Boston University School of Medicine/Boston Medical Center, Department of Medicine, Section of General Internal Medicine, Clinical Addiction Research and Education (CARE) Unit, 801 Massachusetts Avenue, 2nd Floor, Boston, MA, 02118, United States.
Kaiser Permanente, 2238 Geary Blvd, San Francisco, CA, 94115, United States.
Drug Alcohol Depend. 2018 Aug 1;189:166-171. doi: 10.1016/j.drugalcdep.2018.05.010. Epub 2018 Jun 19.
Guidelines recommend long-term treatment for opioid use disorder including the use of buprenorphine; however, many patients desire to eventually taper off. This study examines the prevalence and patient characteristics of patients that voluntarily taper off buprenorphine.
This is a 12-year retrospective cohort study of adults on buprenorphine in a large urban safety-net primary care practice. The primary outcome was completion of a voluntary buprenorphine taper, which was further characterized as a medically supervised or unsupervised taper. The secondary outcome was re-engagement in care after taper. Descriptive statistics and estimated proportions of both taper completion and re-engagement in treatment were calculated using Kaplan-Meier estimates.
The study sample included 1308 patients with a median follow-up time of 316 days; 48 patients were observed to taper off buprenorphine during the study period, with an estimated proportion of 15% (95%CI: 10%-21%) based on Kaplan Meier analyses. Less than half of the tapers, 45.8% (22/48), were medically supervised. Thirteen of the 48 patients subsequently, re-engaged in buprenorphine treatment (estimated proportion 61%, 95%CI: 27%-96%), based on Kaplan-Meier analyses with median follow-up time of 490 days.
Despite the fact that many patients desire to discontinue buprenorphine, a minority had a documented taper. Among those who tapered, more than half did so unsupervised by the clinic and a majority of those who tapered off returned to buprenorphine treatment within two years. As many patients are unable to successfully taper off buprenorphine, the medical community must work to address any barriers to long-term maintenance.
指南建议对阿片类药物使用障碍进行长期治疗,包括使用丁丙诺啡;然而,许多患者希望最终能够逐渐减少药物剂量。本研究调查了自愿减少丁丙诺啡剂量的患者的患病率和患者特征。
这是一项为期 12 年的回顾性队列研究,对象为在一家大型城市初级保健机构中使用丁丙诺啡的成年人。主要结局是完成自愿丁丙诺啡减量,进一步分为医学监督或非监督减量。次要结局是减量后重新开始治疗。使用 Kaplan-Meier 估计值计算两种减量完成和重新开始治疗的比例的描述性统计和估计比例。

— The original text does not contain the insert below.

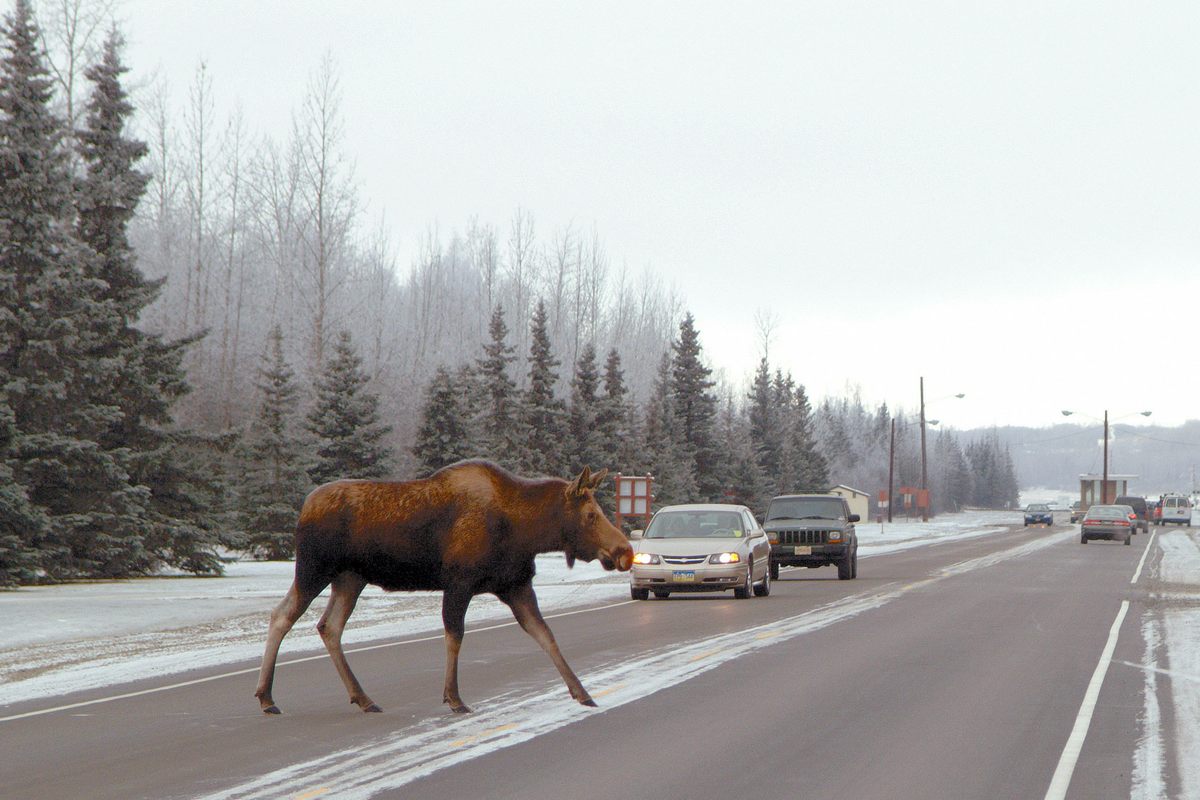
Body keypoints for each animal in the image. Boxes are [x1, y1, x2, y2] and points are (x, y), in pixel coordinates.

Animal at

研究样本包括 1308 名患者,中位随访时间为 316 天;在研究期间,有 48 名患者观察到减少丁丙诺啡的剂量,根据 Kaplan-Meier 分析,估计比例为 15%(95%CI:10%-21%)。不到一半的减量者(45.8%,22/48)接受了医学监督。在 48 名患者中,有 13 名随后重新开始接受丁丙诺啡治疗(根据 Kaplan-Meier 分析,估计比例为 61%,95%CI:27%-96%),中位随访时间为 490 天。
尽管许多患者希望停止使用丁丙诺啡,但只有少数人有记录的减量。在那些减量的患者中,超过一半是在没有诊所监督的情况下进行的,而且大多数减量的患者在两年内又重新开始使用丁丙诺啡治疗。由于许多患者无法成功地减少丁丙诺啡的剂量,医疗界必须努力解决长期维持治疗的任何障碍。